The goal of present study was to compare the pharmacokinetic profiles of single-dose administration of an FDC tablet containing rosuvastatin/olmesartan 20/40 mg (test formulation) with coadministration of a rosuvastatin 20-mg tablet and a olmesartan 40-mg tablet (reference formulation) in healthy Korean male volunteers, for the purpose of determining bioequivalence.
This single-dose, randomized, open-label, 2-period crossover study enrolled subjects aged 20 to 50 years and within 20 % of ideal body weight. Each subject received a single dose of the test and reference formulations orally in a fasted state, with a 7-day washout period between the administrations. Blood samples were collected up to 72 hours after dosing, and pharmacokinetic parameters were determined for rosuvastatin, its active metabolite (N-desmethyl rosuvastatin), and olmesartan. Bioequivalence was concluded if the 90 % CIs of the geometric mean ratios for the primary pharmacokinetic parameters were within the predetermined range of 80 % to 125 % . Adverse events (AEs) were evaluated based on subject interviews and physical examinations.

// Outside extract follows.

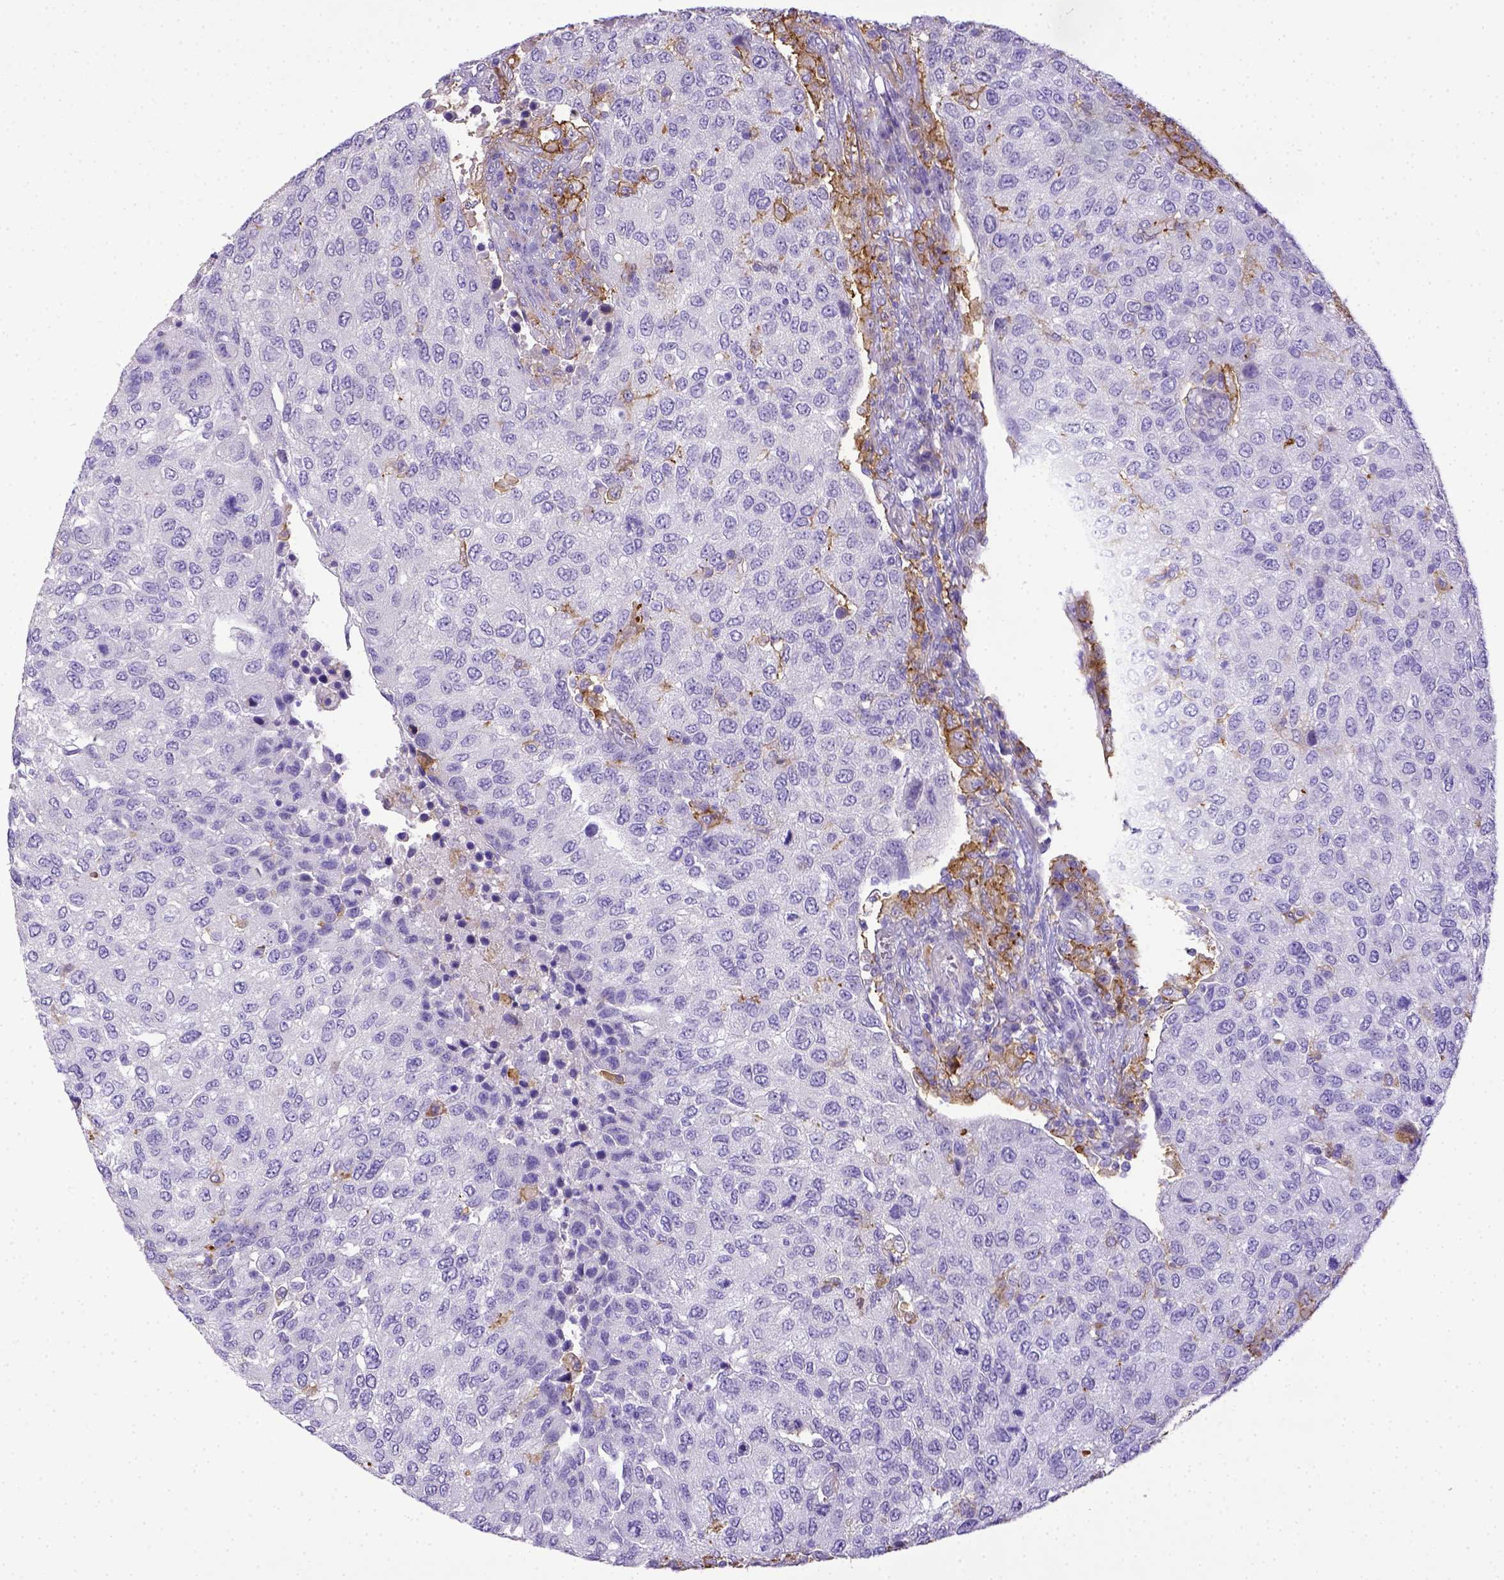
{"staining": {"intensity": "negative", "quantity": "none", "location": "none"}, "tissue": "urothelial cancer", "cell_type": "Tumor cells", "image_type": "cancer", "snomed": [{"axis": "morphology", "description": "Urothelial carcinoma, High grade"}, {"axis": "topography", "description": "Urinary bladder"}], "caption": "The photomicrograph demonstrates no staining of tumor cells in urothelial cancer.", "gene": "CD40", "patient": {"sex": "female", "age": 78}}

Among the 58 enrolled subjects, 54 completed the study. The 90 % CIs of the geometric mean ratios of the primary pharmacokinetic parameters were as follows: rosuvastatin: AUClast, 85.60 % to 97.40 % and Cmax, 83.16 % to 98.21 % ; N-desmethyl rosuvastatin: AUClast, 82.08 % to 93.45 % and Cmax, 79.23 % to 93.41 % ; and olmesartan: AUClast, 97.69 % to 105.69 % and Cmax, 100.35 % to 109.42 % . The most frequently noted AE was headache, occurring in 3 and 6 patients with the test and reference formulations, respectively. All of the AEs were expected, and there was no significant difference in the prevalences of AEs between the 2 formulations.

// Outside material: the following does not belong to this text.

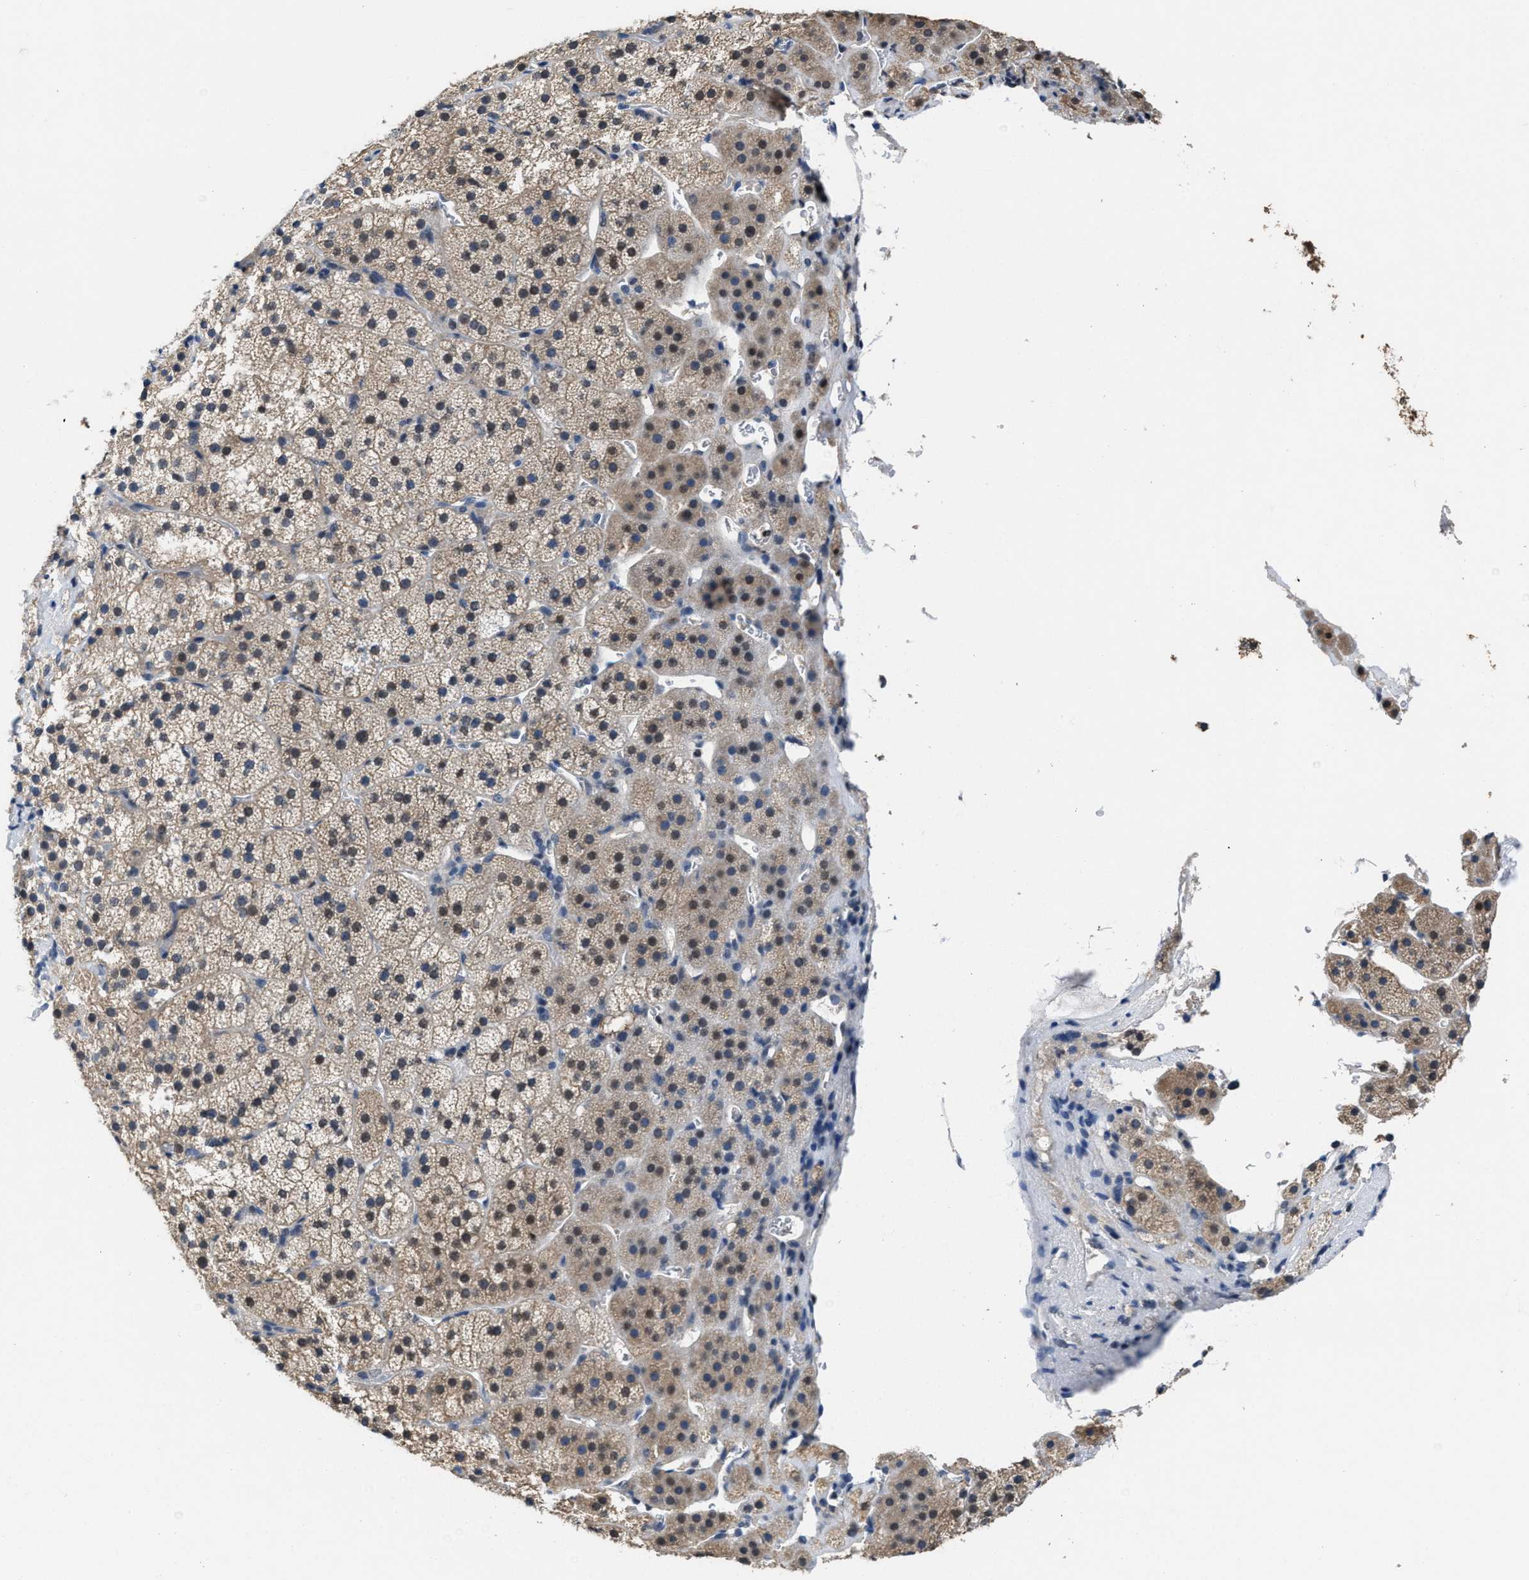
{"staining": {"intensity": "moderate", "quantity": "<25%", "location": "cytoplasmic/membranous,nuclear"}, "tissue": "adrenal gland", "cell_type": "Glandular cells", "image_type": "normal", "snomed": [{"axis": "morphology", "description": "Normal tissue, NOS"}, {"axis": "topography", "description": "Adrenal gland"}], "caption": "Protein analysis of normal adrenal gland exhibits moderate cytoplasmic/membranous,nuclear staining in approximately <25% of glandular cells. (Stains: DAB (3,3'-diaminobenzidine) in brown, nuclei in blue, Microscopy: brightfield microscopy at high magnification).", "gene": "ZNF20", "patient": {"sex": "female", "age": 44}}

The pharmacokinetic properties of the newly developed FDC tablet of rosuvastatin/olmesartan 20/40 mg suggest that it is bioequivalent to co-administration of each drug as individual tablets in these healthy Korean male subjects. The two formulations were well tolerated, with no serious AEs observed. ClinicalTrials.gov identifier: NCT01823900.